Dans ces deux derniers États, « les groupes familiaux sont puissants. Ils verrouillent donc le marché et profitent de la collusion qui peut exister avec l’Administration », explique Jean-Daniel Pick.
Être local en Chine
En Chine, « il faut peu ou prou être chinois », souligne le dirigeant d’OC&C, qui aime à citer le cas de Seb, qui, bien qu’ayant pris le contrôle du fabricant local d’électroménager Supor, « a laissé la présidence à la famille, accepté un comité exécutif 100 % chinois et la cotation de l’entreprise dans le pays et lui a donné la responsabilité du développement commercial en Asie du Sud-est ».
Diageo, Nestlé et Danone ont aussi compris que, pour gagner en Inde et en Chine, il faut être local.
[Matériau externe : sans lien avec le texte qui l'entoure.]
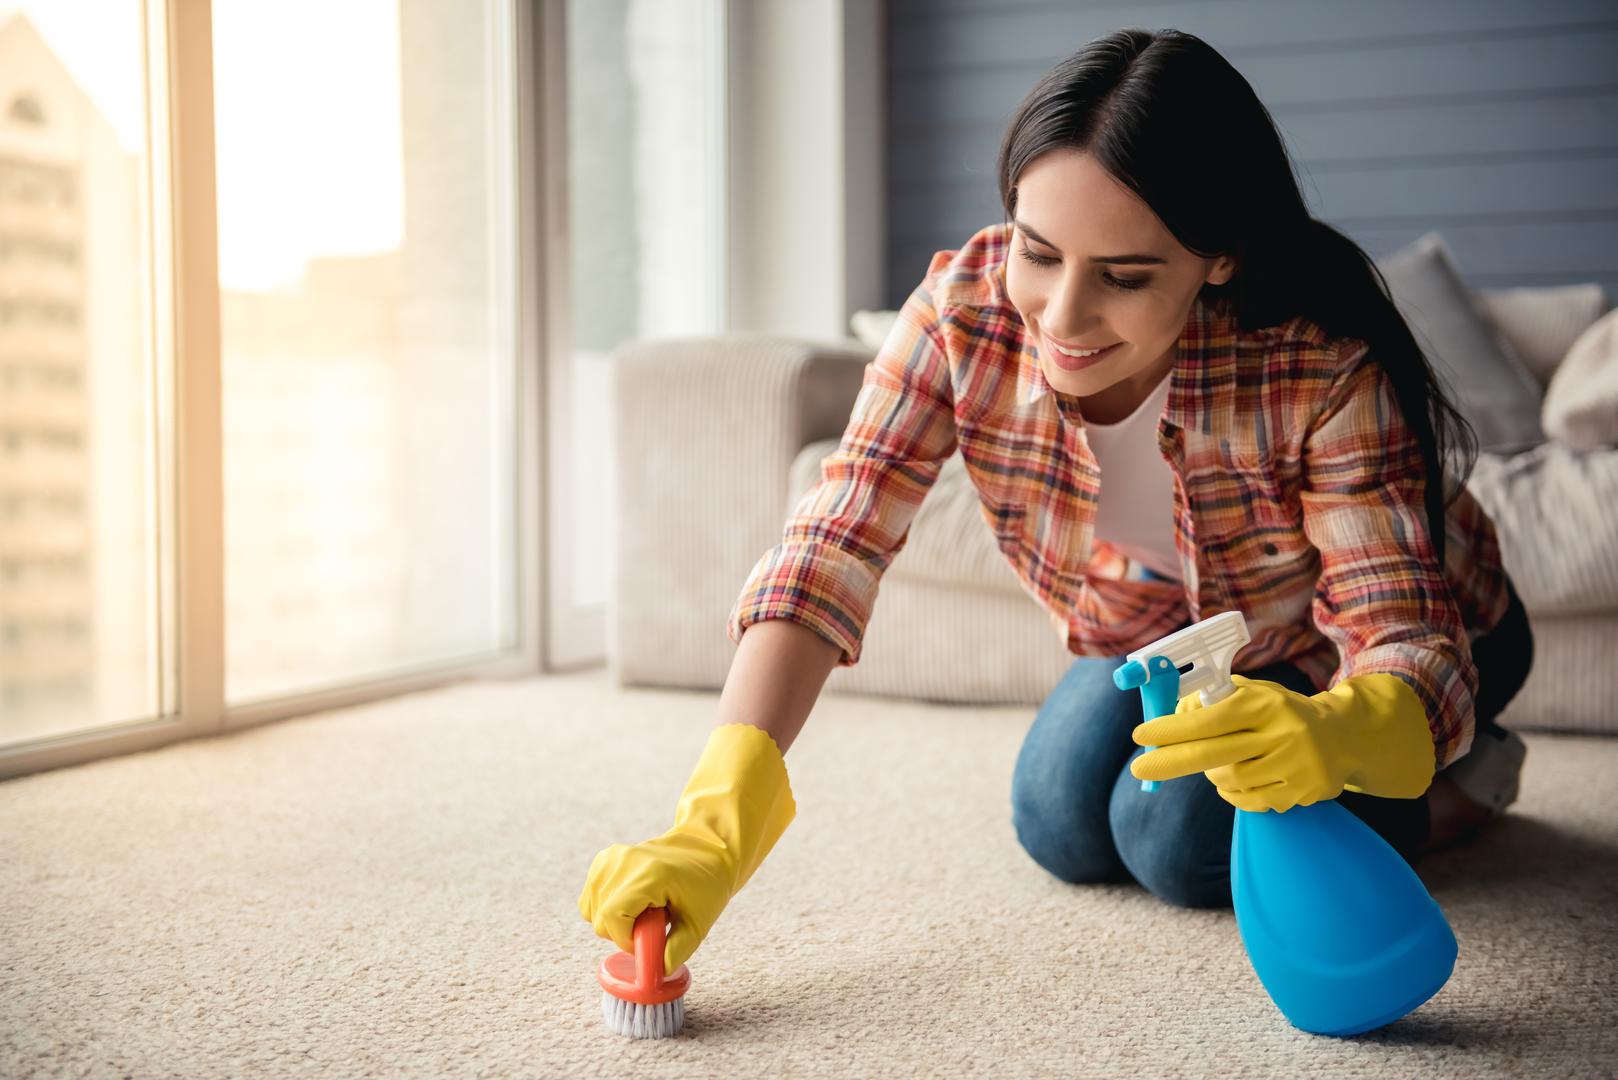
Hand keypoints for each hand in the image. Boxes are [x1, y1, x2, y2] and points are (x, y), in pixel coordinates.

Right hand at [578, 723, 795, 972]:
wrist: (706, 848)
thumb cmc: (706, 884)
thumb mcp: (699, 923)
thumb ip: (677, 951)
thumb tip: (655, 973)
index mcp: (648, 874)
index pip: (612, 918)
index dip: (626, 940)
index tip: (648, 942)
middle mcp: (624, 862)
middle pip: (599, 918)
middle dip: (623, 933)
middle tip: (652, 926)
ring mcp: (611, 857)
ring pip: (589, 910)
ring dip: (613, 922)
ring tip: (644, 912)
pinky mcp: (605, 859)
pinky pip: (590, 897)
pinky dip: (604, 908)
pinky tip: (631, 904)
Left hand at [1129, 673, 1436, 811]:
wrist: (1342, 735)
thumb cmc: (1281, 712)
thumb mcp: (1253, 694)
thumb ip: (1213, 699)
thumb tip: (1168, 711)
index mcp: (1265, 704)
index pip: (1210, 720)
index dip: (1172, 729)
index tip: (1141, 736)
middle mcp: (1283, 734)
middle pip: (1214, 755)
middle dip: (1170, 762)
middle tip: (1140, 769)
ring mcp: (1294, 766)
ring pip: (1229, 780)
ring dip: (1211, 773)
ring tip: (1215, 762)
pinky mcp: (1302, 792)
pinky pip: (1249, 800)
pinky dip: (1232, 791)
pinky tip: (1236, 778)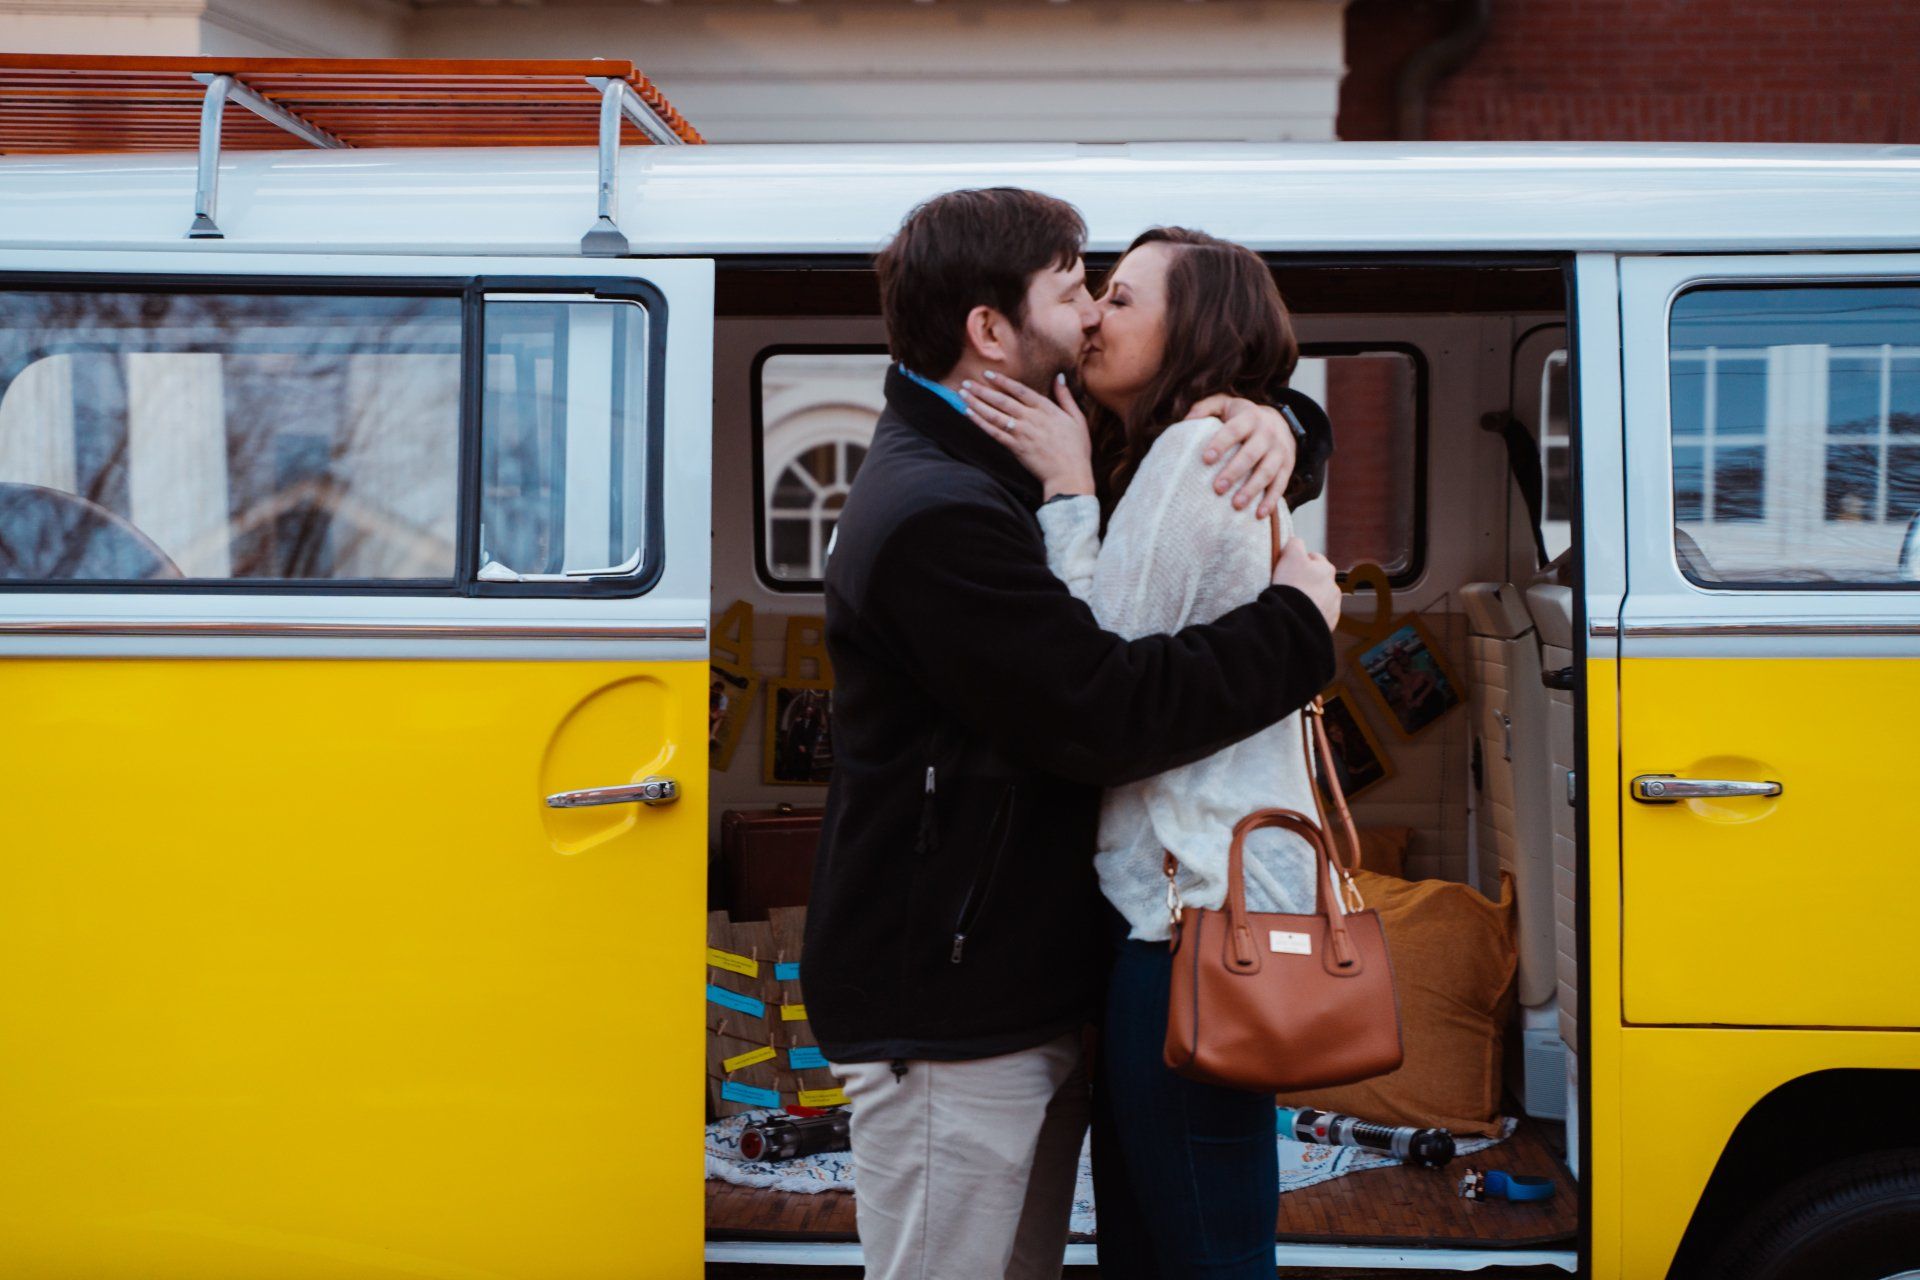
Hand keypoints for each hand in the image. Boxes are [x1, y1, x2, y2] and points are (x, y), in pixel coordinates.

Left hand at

Le spécialiste britannique des boissons alcoolisées finalise, à l’heure actuelle, l’achat de l’indien United Spirits, leader mondial des spiritueux en volume et leader local avec 43 % de part de marché dans le whisky. Cette acquisition aurait un triple avantage : se hisser en Inde au niveau du grand concurrent Pernod Ricard ; profiter d’un marché des spiritueux en hausse de 15 % par an, tout en évitant des taxes à l’importation très élevées (150 %) ; et attaquer l’Afrique avec de nouveaux produits et de nouvelles marques.
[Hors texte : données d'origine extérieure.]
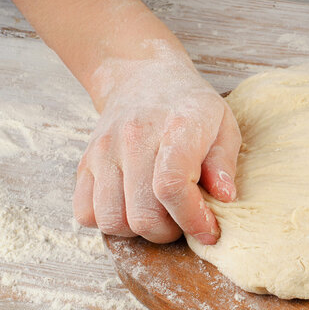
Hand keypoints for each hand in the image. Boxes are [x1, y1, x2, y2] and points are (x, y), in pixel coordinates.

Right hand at [73, 52, 240, 243]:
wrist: (142, 78)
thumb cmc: (189, 106)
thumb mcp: (223, 124)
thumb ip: (224, 163)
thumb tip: (224, 198)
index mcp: (176, 128)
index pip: (172, 186)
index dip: (192, 219)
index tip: (209, 231)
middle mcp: (134, 139)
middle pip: (143, 214)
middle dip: (170, 231)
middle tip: (183, 220)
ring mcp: (103, 152)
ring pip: (113, 221)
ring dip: (139, 231)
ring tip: (158, 213)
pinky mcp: (84, 164)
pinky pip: (86, 213)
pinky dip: (109, 221)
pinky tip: (131, 206)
En Chine, Nestlé a acquis pour 1,7 milliard de dollars Hsu Fu Chi, un confiseur avec une gamme très adaptée aux goûts locaux, d’après OC&C. Dans ce cas également, c’est la famille qui continue de gérer l’entreprise. Danone, pour sa part, en mai dernier, est devenu actionnaire stratégique, c’est-à-dire minoritaire, de Mengniu, avec lequel il a créé une coentreprise, avec 13 usines, permettant de combiner l’expertise en matière d’innovation et de qualité du français et le leadership et le réseau de distribution de son partenaire.
L’Afrique, nouvelle frontière des géants mondiaux
« Preuve que les champions mondiaux peinent à effectuer des acquisitions en Inde et en Chine, note Jean-Daniel Pick, plus de 90 % du chiffre d’affaires racheté par le Top 50 dans les Bric entre 2005 et 2013 est généré par des cibles brésiliennes et russes ». A côté des Bric, ces champions mondiaux s’intéressent aussi aux Mint, concept lancé par la société Fidelity Investments pour désigner la Mexique, l’Indonésie, le Nigeria et la Turquie.
En Afrique, 29 champions sur 50, en majorité européens, sont présents. « En nombre c’est encore peu, mais au Nigeria Nestlé réalise des marges de 22 % dans les PGC », pointe Frédéric Fessart, associate partner du cabinet OC&C. Le Nigeria est aussi le deuxième débouché extérieur en volume pour Guiness (Diageo). « On s’attend dans les années à venir à une accélération des rachats de petits acteurs locaux dans les pays d’Afrique subsaharienne par des grands noms planétaires de la grande consommation », confie encore Frédéric Fessart.
Globalement, les 50 leaders devraient poursuivre leur croissance cette année. Au premier trimestre, les quatre leaders ont enregistré une croissance interne de 4,1 %, « mais, dans les pays émergents, ce chiffre dépasse 10 % », dévoile Jean-Daniel Pick. Alors que la consommation est atone en Europe, ce sont, les Bric et l’Afrique qui doperont la croissance du Top 50. Pour autant, les champions des pays émergents, eux, ciblent également l’Europe. En y saisissant des opportunités de rachat ou de partenariat, ils savent qu’ils peuvent alors accéder à des marchés développés.